Ujian tulis berlangsung kurang-lebih selama sebulan. Kami sering datang pagi-pagi dan duduk di bawah pohon di depan fakultas Ushuluddin. Selain untuk berdiskusi dan uji pemahaman, kami berkumpul dengan alasan lain yang sedikit berbau mistis. Ya, kami mencoba menerawang soal-soal yang akan keluar nanti. Sebab dari sekian ratus halaman diktat, pertanyaan yang akan keluar pasti cuma tiga atau empat soal saja. Kebetulan kami dianugerahi kepandaian yang sedang-sedang saja. Jadi tidak semua yang dibaca dapat kami pahami dan hafal.
Sebenarnya dalam ritual tebak-menebak ini tidak ada unsur supranatural. 50% adalah untung-untungan. Sisanya kami hanya menerapkan praktek statistik sederhana. Kami menganalisis bagian-bagian mana yang dirasa penting dan inti dari mata pelajaran tersebut. Selain itu, kami juga membandingkan soal-soal yang pernah keluar beberapa tahun kebelakang. Walau terkadang diktat yang dipakai tidak sama, paling tidak ada beberapa poin yang serupa. Kami juga sedikit bereksperimen bertanya kepada diri sendiri; “seandainya anda yang menjadi dosen, pertanyaan model apa yang akan anda bikin untuk para mahasiswa?”. Tidak selalu apa yang kami gadang-gadang berhasil. Namun Alhamdulillah, setiap mata pelajaran, selalu ada tebakan kami yang manjur. Jackpot! Ehna Mahzhuzin!
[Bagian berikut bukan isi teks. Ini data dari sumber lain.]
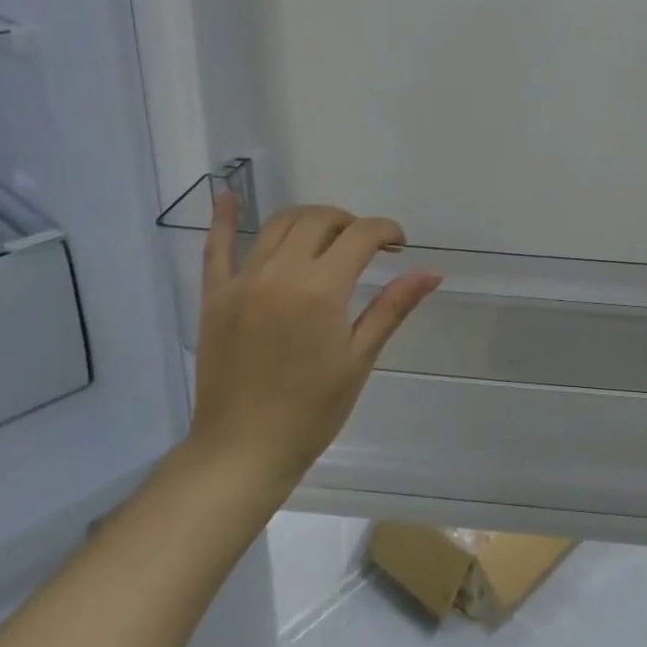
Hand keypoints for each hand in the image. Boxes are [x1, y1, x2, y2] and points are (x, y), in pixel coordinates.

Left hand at [186, 195, 441, 504]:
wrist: (242, 450)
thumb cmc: (311, 410)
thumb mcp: (360, 357)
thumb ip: (392, 306)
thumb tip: (432, 272)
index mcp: (320, 289)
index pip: (361, 236)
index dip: (386, 231)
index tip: (400, 245)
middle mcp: (279, 272)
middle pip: (320, 220)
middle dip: (350, 222)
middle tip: (367, 246)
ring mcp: (242, 281)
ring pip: (279, 224)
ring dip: (310, 220)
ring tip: (328, 237)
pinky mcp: (215, 296)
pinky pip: (216, 248)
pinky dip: (224, 219)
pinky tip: (229, 195)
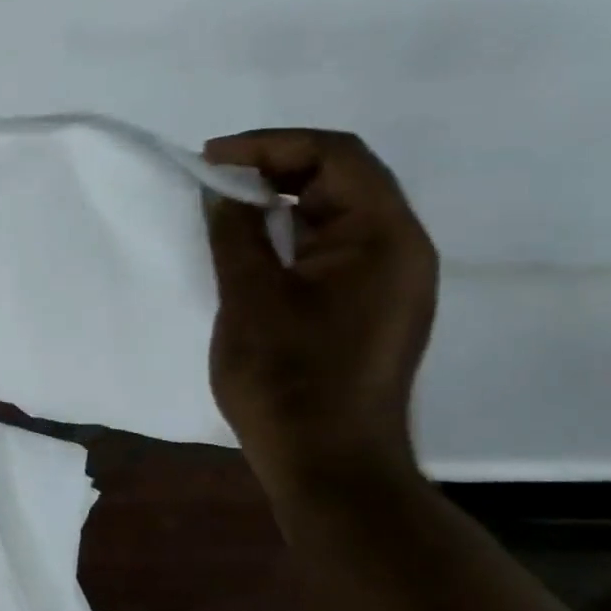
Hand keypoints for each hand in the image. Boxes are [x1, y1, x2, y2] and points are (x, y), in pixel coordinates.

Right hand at [202, 129, 437, 494]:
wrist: (329, 465)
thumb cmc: (289, 379)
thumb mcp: (250, 297)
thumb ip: (236, 234)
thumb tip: (224, 192)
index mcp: (383, 238)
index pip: (336, 156)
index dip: (271, 144)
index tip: (212, 158)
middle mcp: (398, 250)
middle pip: (342, 179)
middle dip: (275, 168)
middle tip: (215, 180)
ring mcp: (387, 282)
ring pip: (335, 215)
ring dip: (281, 202)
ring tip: (225, 209)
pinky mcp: (367, 307)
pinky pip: (331, 249)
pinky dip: (290, 236)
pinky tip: (251, 249)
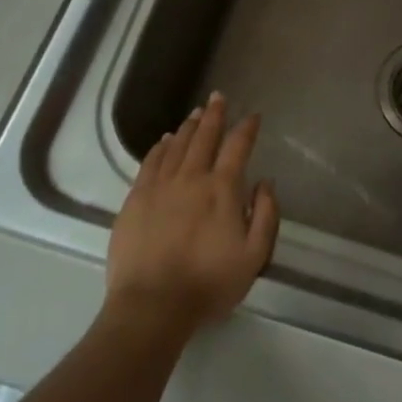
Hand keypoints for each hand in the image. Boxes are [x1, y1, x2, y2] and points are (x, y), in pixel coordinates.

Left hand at [107, 93, 279, 333]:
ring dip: (189, 127)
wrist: (152, 304)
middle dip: (214, 115)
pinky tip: (165, 141)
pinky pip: (150, 163)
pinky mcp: (135, 199)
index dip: (246, 129)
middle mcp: (191, 178)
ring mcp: (159, 186)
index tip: (253, 116)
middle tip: (218, 97)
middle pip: (204, 138)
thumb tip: (264, 182)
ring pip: (176, 146)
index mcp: (222, 189)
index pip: (237, 147)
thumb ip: (265, 215)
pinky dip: (160, 147)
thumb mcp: (254, 256)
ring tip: (196, 114)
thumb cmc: (209, 283)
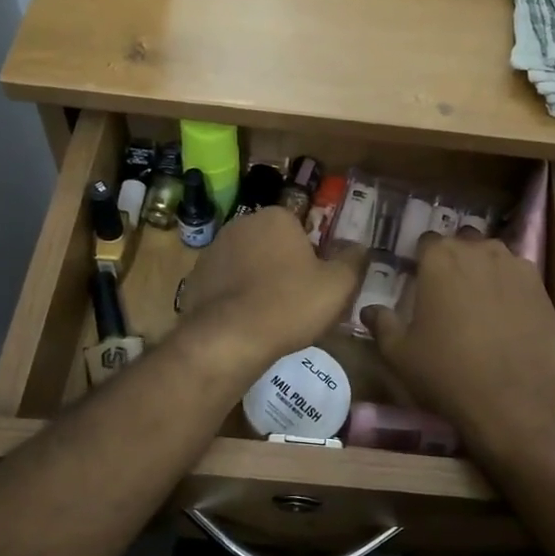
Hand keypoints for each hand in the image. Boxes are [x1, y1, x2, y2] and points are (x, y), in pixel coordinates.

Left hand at [178, 207, 365, 364]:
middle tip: (298, 301)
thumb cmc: (290, 304)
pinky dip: (235, 298)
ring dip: (257, 281)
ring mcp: (213, 250)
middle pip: (273, 244)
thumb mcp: (338, 285)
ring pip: (247, 263)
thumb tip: (360, 247)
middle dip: (284, 266)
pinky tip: (245, 323)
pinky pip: (225, 284)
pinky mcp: (194, 277)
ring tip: (271, 316)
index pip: (302, 229)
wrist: (229, 338)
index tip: (317, 284)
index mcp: (276, 217)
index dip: (313, 256)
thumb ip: (353, 261)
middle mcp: (241, 223)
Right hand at [361, 234, 554, 454]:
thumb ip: (382, 325)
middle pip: (463, 243)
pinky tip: (506, 317)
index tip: (418, 281)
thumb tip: (369, 311)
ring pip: (494, 257)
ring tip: (478, 303)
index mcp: (440, 258)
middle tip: (446, 293)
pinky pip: (518, 278)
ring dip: (483, 270)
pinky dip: (509, 289)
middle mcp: (479, 250)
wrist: (517, 401)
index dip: (421, 259)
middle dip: (454, 260)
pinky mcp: (541, 288)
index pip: (426, 241)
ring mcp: (516, 266)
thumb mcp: (401, 354)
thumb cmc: (448, 372)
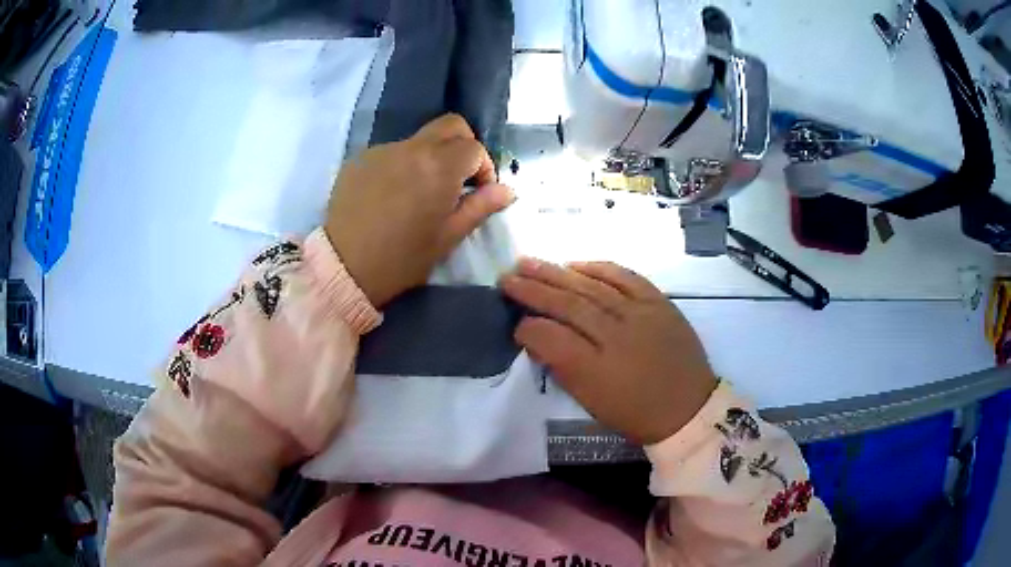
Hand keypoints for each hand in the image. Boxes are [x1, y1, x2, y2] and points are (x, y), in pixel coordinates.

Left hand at [325, 114, 514, 306]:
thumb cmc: (401, 259)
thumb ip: (480, 207)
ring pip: (419, 139)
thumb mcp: (447, 238)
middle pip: (450, 125)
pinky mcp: (360, 159)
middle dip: (463, 145)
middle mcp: (412, 148)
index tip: (478, 192)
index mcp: (439, 167)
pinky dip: (402, 164)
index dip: (484, 167)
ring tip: (420, 191)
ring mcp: (382, 150)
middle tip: (458, 177)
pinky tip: (392, 194)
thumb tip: (507, 190)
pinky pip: (392, 152)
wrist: (344, 267)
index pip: (474, 147)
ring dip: (430, 156)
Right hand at [500, 259, 717, 444]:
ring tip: (529, 262)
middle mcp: (617, 336)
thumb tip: (537, 338)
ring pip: (592, 287)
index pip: (552, 338)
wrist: (688, 407)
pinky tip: (575, 263)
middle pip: (568, 305)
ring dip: (557, 273)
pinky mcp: (659, 302)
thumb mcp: (592, 403)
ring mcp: (641, 315)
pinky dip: (599, 268)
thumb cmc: (635, 413)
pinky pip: (626, 277)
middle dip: (533, 290)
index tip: (514, 323)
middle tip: (507, 277)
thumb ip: (561, 368)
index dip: (528, 328)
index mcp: (597, 371)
“Kita ini kayak Sidharta Gautama aja…“ celutuk Hafiz sambil membolak-balik buku Manahij Mufassirin. Kami tergelak. Menurut legenda, Sidharta Gautama konon mendapat wahyu untuk menyebarkan agama Buddha di bawah pohon bodhi. Pohon keramat juga terdapat di Mesir. Tepatnya di distrik Matariya, ada potongan pohon yang dipercaya umat Kristen Koptik menjadi tempat berteduh Maryam dan Nabi Isa yang masih bayi. Mereka harus hijrah ke Mesir untuk menyelamatkan diri dari kejaran Raja Herodus yang lalim di Palestina.
“Kalau menurutku sih, oksigen hasil fotosintesis yang bikin kita mudah memahami pelajaran,” dengan gaya sok tahu, saya ikut menimpali. Seperti yang saya pelajari di SMP dulu, wilayah di sekitar pohon kaya akan oksigen. Ini dikarenakan proses fotosintesis yang sedang berlangsung dalam daun. Melalui fotosintesis, karbon dioksida atau zat asam arang diubah menjadi oksigen lewat zat hijau daun.
Oksigen segar inilah yang masuk lewat paru-paru dan dibawa darah menuju seluruh tubuh, termasuk otak. Kalau tidak salah, salah satu fungsi darah adalah membawa oksigen yang mengikat nutrisi agar organ tubuh berfungsi dengan semestinya. Nah, kalau kerja otak optimal, manusia akan mengeluarkan kemampuan pikirnya lebih maksimal. Teori ini saya simpulkan setelah menonton film ‘Limitless’. Film yang dibintangi Bradley Cooper dan Aby Cornish ini menceritakan tentang pil ajaib yang membuat orang bisa menggunakan 100 persen potensi otaknya. Menurut penelitian para pakar, manusia baru menggunakan kurang dari 20 persen kemampuan otaknya. Kalau ada obat seperti itu, tidak perlu lagi kami berkumpul di bawab pohon menunggu wahyu, ilham, wangsit atau semacam bisikan dari langit.
Nishfu Sya’ban, 17 Juli 2011. Tak sabar menunggu Ramadhan turun.